The two fair cousins sate in a large, old-fashioned drawing-room; the walls were covered with elaborately-wrought tapestry representing, in a manner sufficiently grim and alarming, certain scenes from Ovid's Metamorphoses; a cheerful fire blazed in the capacious hearth; and the cumbrous mantelpiece was covered with those grotesque and monstrous china figures, misnamed ornaments, which were then beginning to find favour in the eyes of fashion. Abundance of richly carved furniture was disposed variously throughout the room. The young ladies sate by a small table on which lay some books and materials for work, placed near the fire. They occupied each one of those huge, high-backed, and well-stuffed chairs in which it is a mystery how our ancestors could sit and remain awake. Both were silently occupied with their own busy reflections; and it was not until the rapid clank of the horse's hoofs upon the pavement underneath the windows, as young Ashwoode started upon his night ride to the city, rose sharp and clear, that Miss Copland, waking from her reverie, exclaimed, —
"Well, sweet coz, were ever so woebegone and desolate a pair of damsels. The only available male creature in the establishment, with the exception of Sir Richard, who has actually gone to bed, has fairly turned his back upon us."
"Dear Emily," replied her cousin, "pray be serious. I wish to tell you what has passed this evening.
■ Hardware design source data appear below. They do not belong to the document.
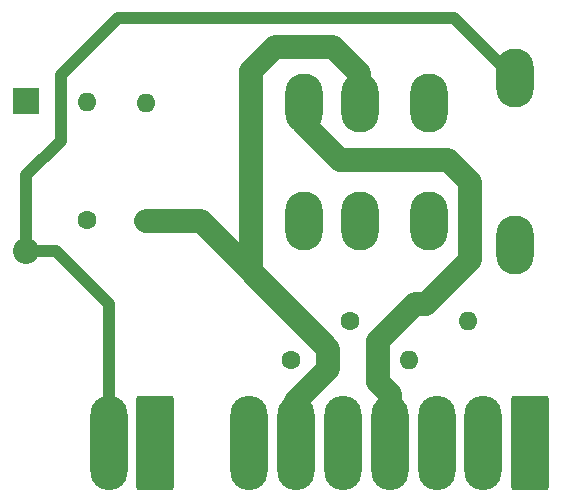
<source format=gtl>
%TF.GenerationSoftware,KiCad,Pcbnew,7.0.10-7.0.10~ubuntu22.04.1*%
%TF.CreationDate,2024-01-16T19:58:32-05:00*%
%TF.ProjectId,sys11-c11998-relay,73797331-312d-4633-9131-3939382d7265,1.0*%
%TF.SameCoordinates,Original*%
%TF.FileFunction,Copper,L1,Top*%
%TF.FilePolarity,Positive*%
%FSLAX46Y46*%
G04 Gerber Fmt 4.6, Leading zero omitted, Abs format (unit mm)*
G04 Created by KiCad (PCBNEW 7.0.10-7.0.10~ubuntu22.04.1) date 2024-01-16 19:58:32*
%MOMM*%
%LPD*%
G01*
G04 APERTURE LIST*
G04 Aperture macros list*
%AMRoundRect*
0 Rectangle with rounded corners*
0 $1 Rounding radius*
0 $2 $3 $4 $5 $6 $7 $8 $9 X,Y pos of 4 corners*
0 Add a 4 corners polygon primitive as box body*
4,1,4,$2,$3,$4,$5,$6,$7,$8,$9,$2,$3,0*
0 Add four circle primitives for the rounded corners*
1,1,$1+$1,$2,$3*
1,1,$1+$1,$4,$5*
1,1,$1+$1,$6,$7*
1,1,$1+$1,$8,$9*
0 Add four rect primitives between the rounded corners*
20,1,$1+$1,$2,$3,$4,$5,0*
20,1,$1+$1,$4,$5,$6,$7,0*
20,1,$1+$1,$6,$7,$8,$9,0*
20,1,$1+$1,$8,$9,$2,$3,0*%
G04 Aperture macros list end*
%TA.AperFunction,ComponentPad*%
%ADD10C,1.600000*%
%TD*%
%TA.AperFunction,ComponentPad*%
%ADD11O,1.600000X1.600000*%
%TD*%
%TA.AperFunction,ComponentPad*%
%ADD12O,3.160000X5.000000*%
%TD*%
%TA.AperFunction,ComponentPad*%
%ADD13RoundRect,0.250000X1.330000X3.750000X-1.330000X3.750000X-1.330000X-3.750000X1.330000X-3.750000X0*%
%TD*%
%TA.AperFunction,ComponentPad*%
%ADD14O,3.160000X8.000000*%
%TD*%
%TA.AperFunction,ComponentPad*%
%ADD15R,2.200000X2.200000*%
%TD*%
%TA.AperFunction,ComponentPad*%
%ADD16O,2.200000X2.200000*%
%TD*%
%TA.AperFunction,Conductor*%
%ADD17C,2.000000*%
%TD*%
%TA.AperFunction,Conductor*%
%ADD18C,1.000000*%
%TD*%
G04 APERTURE END LIST*
D10*
%TO.P,C2,1*%
%TO.N,Net-(J2-Pin_6)*%
X114935000Y-124587000D03*
D11*
%TO.P,C2,2*%
%TO.N,Net-(J2-Pin_1)*%
X114935000Y-114587000D03*
%TD*%
D12*
%TO.P,RLY1,1,1*%
%TO.N,Net-(J2-Pin_5)*%
X128295400Y-124561600D03*
%TO.P,RLY1,2,2*%
%TO.N,Net-(J2-Pin_4)*%
X128295400Y-114554000D03*
%TO.P,RLY1,3,3*%
%TO.N,Net-(J2-Pin_7)*%
X132994400Y-124561600D03*
%TO.P,RLY1,4,4*%
%TO.N,Net-(J2-Pin_6)*%
X132994400Y-114554000D03*
%TO.P,RLY1,5,5*%
%TO.N,Net-(J2-Pin_2)*%
X138887200Y-124561600D03*
%TO.P,RLY1,6,6*%
%TO.N,Net-(J2-Pin_1)*%
X138887200Y-114554000D03*
%TO.P,RLY1,7,A*%
%TO.N,Net-(D1-K)*%
X146126200Y-126657100D03*
%TO.P,RLY1,8,B*%
%TO.N,Net-(D1-A)*%
X146126200Y-112458500D03*
%TD*%
D13*
%TO.P,J1,1,Pin_1*%
%TO.N,Net-(D1-K)*%
X115695800Y-143361200D03*
D14*
%TO.P,J1,2,Pin_2*%
%TO.N,Net-(D1-A)*%
X111735800Y-143361200D03*
%TD*%
D15*
%TO.P,D1,1,K*%
%TO.N,Net-(D1-K)*%
X104775000Y-114427000D03*
D16*
%TO.P,D1,2,A*%
%TO.N,Net-(D1-A)*%
X104775000Y-127127000D03*
%TD*%
D13*
%TO.P,J2,1,Pin_1*%
%TO.N,Net-(J2-Pin_1)*%
X147419200Y-143357600D03*
D14*
%TO.P,J2,2,Pin_2*%
%TO.N,Net-(J2-Pin_2)*%
X143459200Y-143357600D03*
%TO.P,J2,3,Pin_3*%
%TO.N,unconnected-(J2-Pin_3-Pad3)*%
X139499200Y-143357600D03*
%TO.P,J2,4,Pin_4*%
%TO.N,Net-(J2-Pin_4)*%
X135539200Y-143357600D03*
%TO.P,J2,5,Pin_5*%
%TO.N,Net-(J2-Pin_5)*%
X131579200Y-143357600D03*
%TO.P,J2,6,Pin_6*%
%TO.N,Net-(J2-Pin_6)*%
X127619200Y-143357600D03*
%TO.P,J2,7,Pin_7*%
%TO.N,Net-(J2-Pin_7)*%
X123659200Y-143357600D03*
%TD*%
D10*
%TO.P,C1,1*%
%TO.N,Net-(J2-Pin_4)*%
X109935000Y-124507000D03*
D11*
%TO.P,C1,2*%
%TO.N,Net-(J2-Pin_1)*%
X109935000Y-114507000D03*
%TD*%
D10*
%TO.P,C4,1*%
%TO.N,Net-(J2-Pin_5)*%
X132163800Y-133019800D03*
D11*
%TO.P,C4,2*%
%TO.N,Net-(J2-Pin_2)*%
X142163800Y-133019800D03*
%TD*%
D10*
%TO.P,C3,1*%
%TO.N,Net-(J2-Pin_7)*%
X127160000Y-136372600D03*
D11*
%TO.P,C3,2*%
%TO.N,Net-(J2-Pin_2)*%
X137160000Y-136372600D03*
%TD*%
D17*
%TO.N,Net-(J2-Pin_4)*%
X137668000Y-131572000D02*
X138607800Y-131572000D01*
X142316200Y-127863600D02*
X142316200Y-121259600D01*
X134518400Y-138237800D02*
X134518400Y-134721600D01*
X128244600Y-116332000D02*
X128244600Y-114541300D01*
X134518400Y-134721600D02*
X137668000Y-131572000D01*
X140436600Y-119380000D02*
X131292600Y-119380000D01*
X131292600Y-119380000D02*
X128244600Y-116332000D01*
X135541600Y-139261000D02*
X134518400Y-138237800D01*
X135541600Y-143586200D02*
X135541600Y-139261000D01*
X142316200Y-121259600D02*
X140436600Y-119380000D01*
X138607800Y-131572000D02*
X142316200Y-127863600D01*
%TO.N,Net-(J2-Pin_6)*%
X125831600Y-109855000D02*
X130733800Y-109855000D01*
X119532400Y-124587000D02*
X123774200Y-128828800D01*
X130352800Y-137083800D02*
X130352800Y-135407400D01*
X127621600Y-143586200D02*
X127621600Y-139815000D01*
X123774200Y-111912400D02*
X125831600Y-109855000D01*
X127621600Y-139815000D02*
X130352800Y-137083800D01*
X114935000Y-124587000D02*
X119532400Y-124587000D01*
X123774200Y-128828800D02*
X123774200Y-111912400D01*
X130733800Y-109855000D02*
X132943600Y-112064800D01*
X130352800Y-135407400D02*
X123774200Y-128828800D01*
X132943600Y-112064800D02*
X132943600Y-114541300D01*
D18*
%TO.N,Net-(D1-A)*%
X107670600Y-112191800D02*
X112496600Y-107365800D01*
X112496600Y-107365800D02*
X140995400Y-107365800D01*
X104775000Y-127127000D02*
X104775000Y-120700800D01*
X140995400Y-107365800D02*
X146075400Y-112445800D01*
X111767600Y-143586200D02*
X111767600Y-131579600D01*
X104775000Y-127127000D02*
X107315000Y-127127000D01*
X107670600Y-117805200D02*
X107670600Y-112191800D01*
X104775000Y-120700800D02*
X107670600Y-117805200D01*
X107315000Y-127127000D02*
X111767600Y-131579600D01*
%TD*%
M02*

</source>
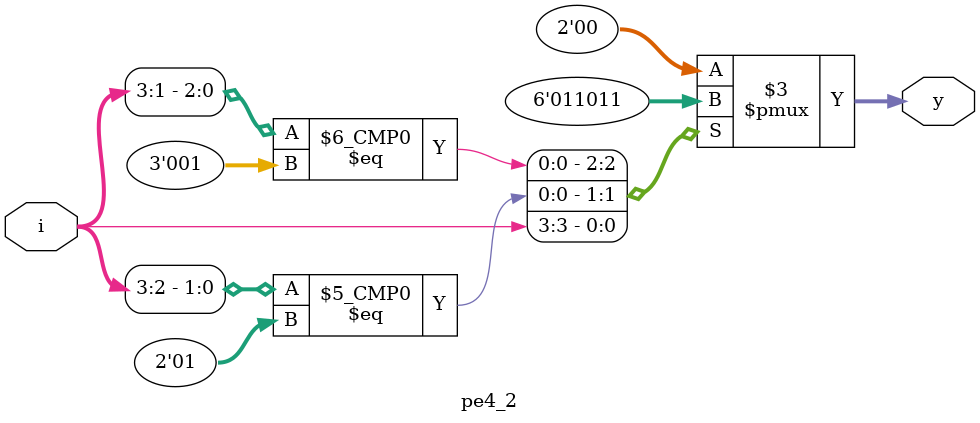
<source format=v>
module pe4_2(i,y);
input [3:0]i;
output reg [1:0]y;
  always@(*)
    begin
    casez(i)
      4'b0001:y=2'b00;
      4'b001?:y=2'b01;
      4'b01??:y=2'b10;
      4'b1???:y=2'b11;
      default:y=2'b00;
    endcase
    end
endmodule
</source>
You observed my confusion and agitation when you and Henry overtook me."
"Why, to be sure I did," replied the young lady; "and now, like an honest coz, you are going to tell me all about it." She drew her chair nearer as she spoke. "Come, my dear, tell me everything – what was your discovery? Come, now, there's a good girl, do confess." So saying she threw one arm round her cousin's neck and laid the other in her lap, looking curiously into her face the while.
"Oh! Emily, I have seen him!" exclaimed Miss Ashwoode, with an effort.
"Seen him! – seen whom? – old Nick, if I may judge from your looks. Whom have you seen, dear?" eagerly inquired Miss Copland.
"I have seen Edmond O'Connor," answered she.
"Edmond O'Connor!" repeated the girl in unfeigned surprise, "why, I thought he was in France, eating frogs and dancing cotillons. What has brought him here? – why, he'll be taken for a spy and executed on the spot. But seriously, can you conceive anything more rash and ill-judged than his coming over just now?"
"It is indeed, I greatly fear, very rash," replied the young lady; "he is resolved to speak with my father once more."
"And your father in such a precious ill-humour just at this precise moment," exclaimed Miss Copland. "I never was so much afraid of Sir Richard as I have been for the last two days; he has been a perfect bruin – begging your pardon, my dear girl – but even you must admit, let filial piety and all the cardinal virtues say what they will, that whenever Sir Richard is recovering from a fit of the gout he is nothing short of a perfect monster. I wager my diamond cross to a thimble, that he breaks the poor young man's head the moment he comes within reach of him. But jesting apart, I fear, my dear cousin, that my uncle is in no mood just now to listen to heroics."
A sharp knocking upon the floor immediately above the chamber in which the young ladies sate, interrupted the conference at this juncture.